▶ [Your task] Can you extract every line of text in the listing below, copied word for word, and leave the pictures out?
--- Start Supplied data ---
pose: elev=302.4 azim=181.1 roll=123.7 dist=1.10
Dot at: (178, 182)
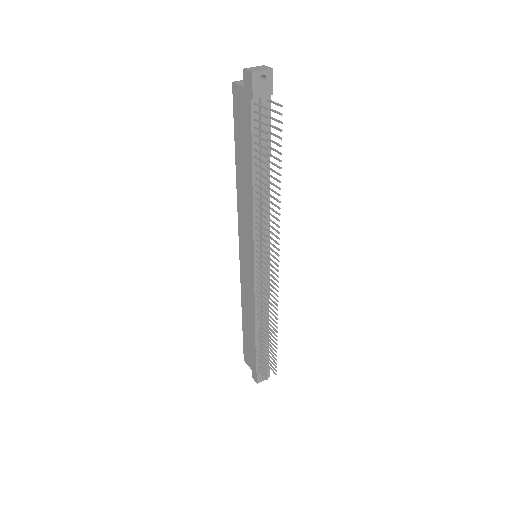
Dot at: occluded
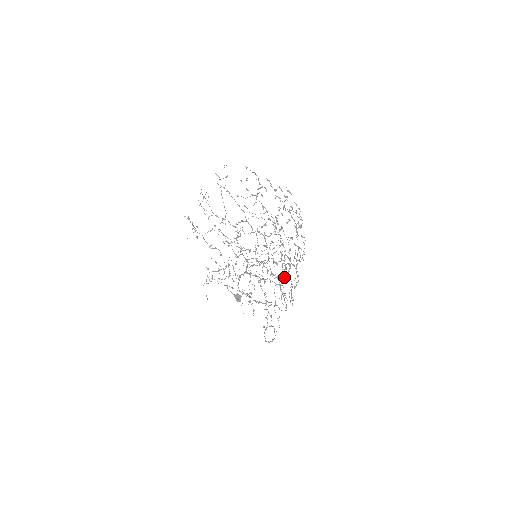
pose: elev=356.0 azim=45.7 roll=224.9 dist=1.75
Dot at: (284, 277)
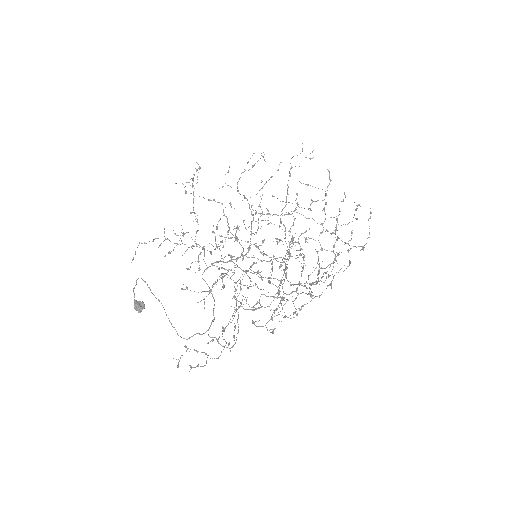
Dot at: occluded
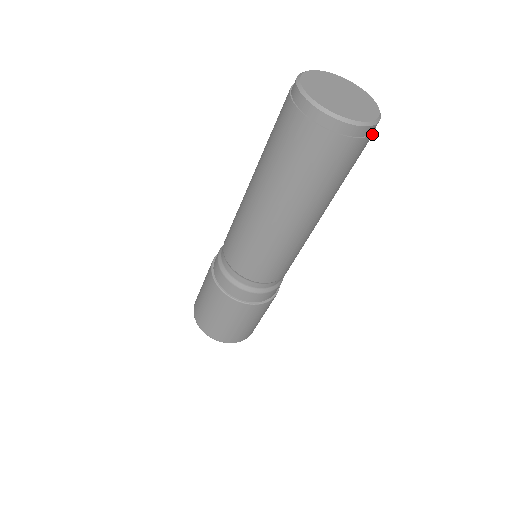
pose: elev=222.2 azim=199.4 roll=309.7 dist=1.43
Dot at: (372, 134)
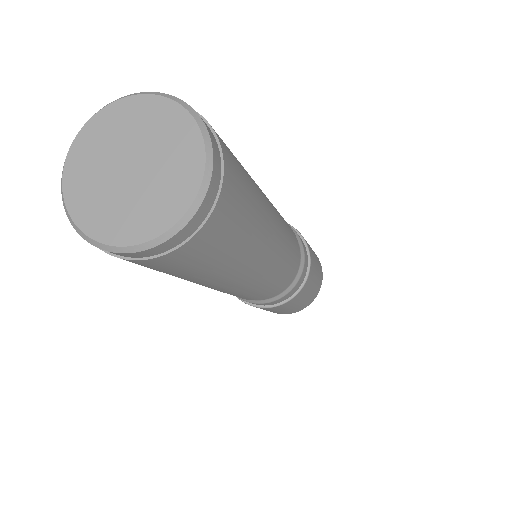
Dot at: (223, 172)
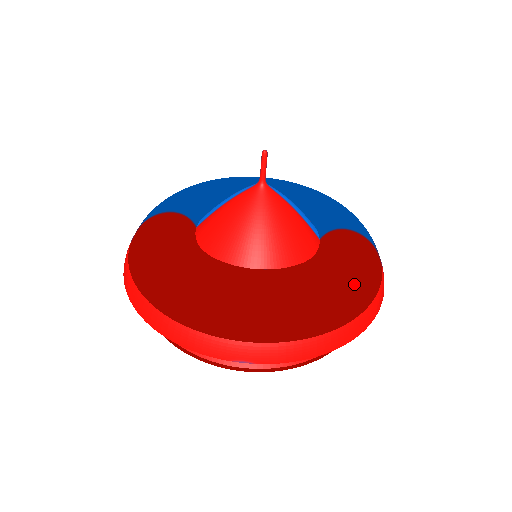
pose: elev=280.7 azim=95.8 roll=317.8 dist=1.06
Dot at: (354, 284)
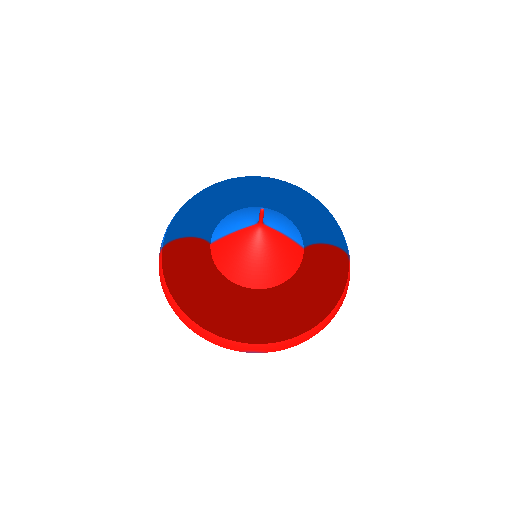
Dot at: (327, 295)
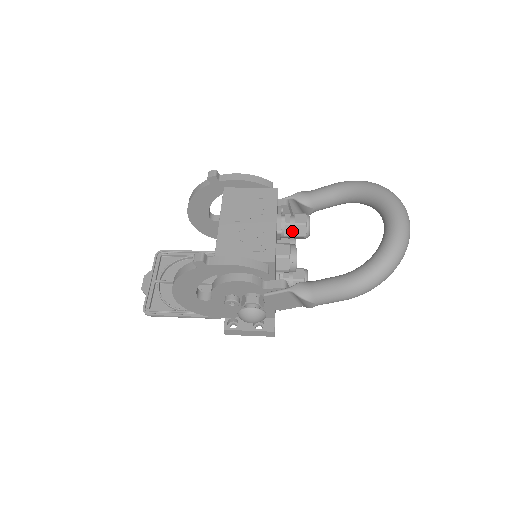
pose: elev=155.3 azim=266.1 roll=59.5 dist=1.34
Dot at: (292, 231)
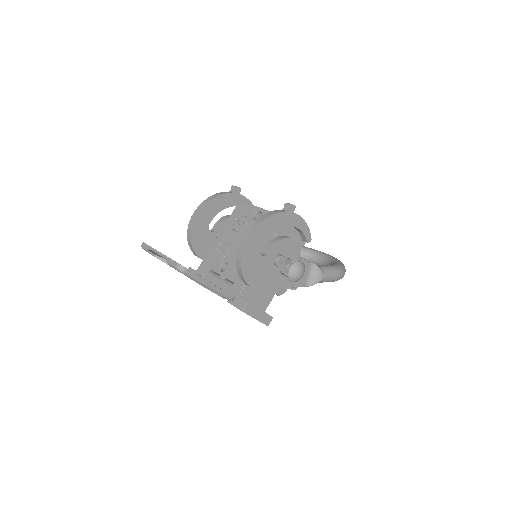
Dot at: occluded
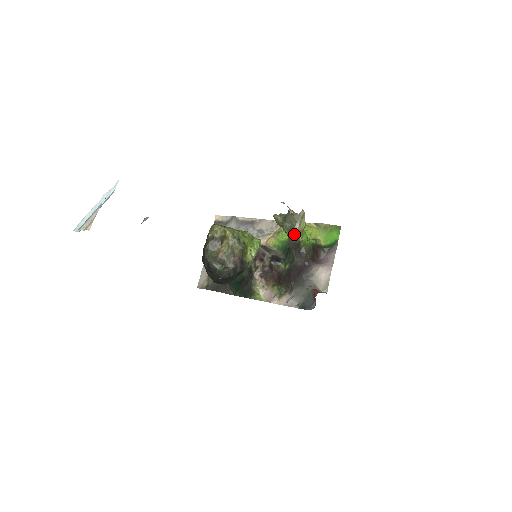
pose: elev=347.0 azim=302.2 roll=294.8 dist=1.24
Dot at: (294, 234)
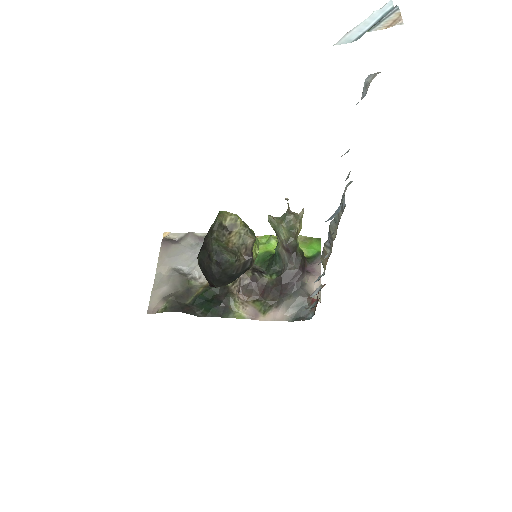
--- End Supplied data ---
▶ [Answer for the task]
pose: elev=302.4 azim=181.1 roll=123.7 dist=1.10
Dot at: (178, 182)
Dot at: occluded
pose: elev=356.0 azim=45.7 roll=224.9 dist=1.75
Dot at: (284, 277)
Dot at: occluded
pose: elev=222.2 azim=199.4 roll=309.7 dist=1.43
Dot at: (372, 134)
Dot at: (223, 172)
pose: elev=280.7 azim=95.8 roll=317.8 dist=1.06
Dot at: (354, 284)
Dot at: (327, 295)
pose: elev=155.3 azim=266.1 roll=59.5 dist=1.34
Dot at: (292, 231)
Dot at: occluded
pose: elev=347.0 azim=302.2 roll=294.8 dist=1.24
Dot at: (294, 234)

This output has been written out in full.